**What to produce**
Which lines in the material below contain the word "Alfaplex"? Copy each of them.

**Given data**
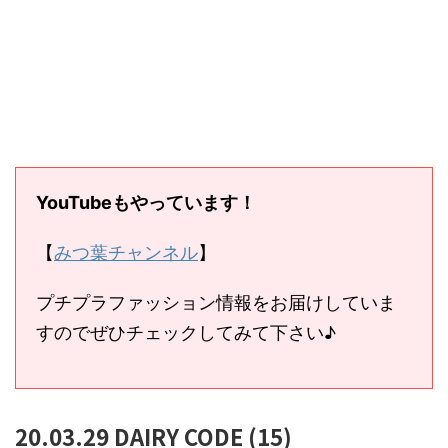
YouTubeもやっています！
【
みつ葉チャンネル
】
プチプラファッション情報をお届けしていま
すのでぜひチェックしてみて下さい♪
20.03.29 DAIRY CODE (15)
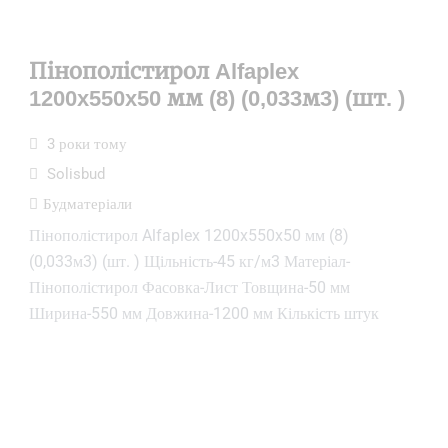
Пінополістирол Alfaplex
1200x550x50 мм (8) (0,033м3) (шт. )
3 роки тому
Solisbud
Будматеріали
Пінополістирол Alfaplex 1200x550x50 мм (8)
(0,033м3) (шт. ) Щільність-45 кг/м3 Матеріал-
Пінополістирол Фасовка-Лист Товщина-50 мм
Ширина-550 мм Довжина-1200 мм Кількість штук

**Exercise solution**
Пінополістирол Alfaplex
Пінополістирол Alfaplex 1200x550x50 мм (8)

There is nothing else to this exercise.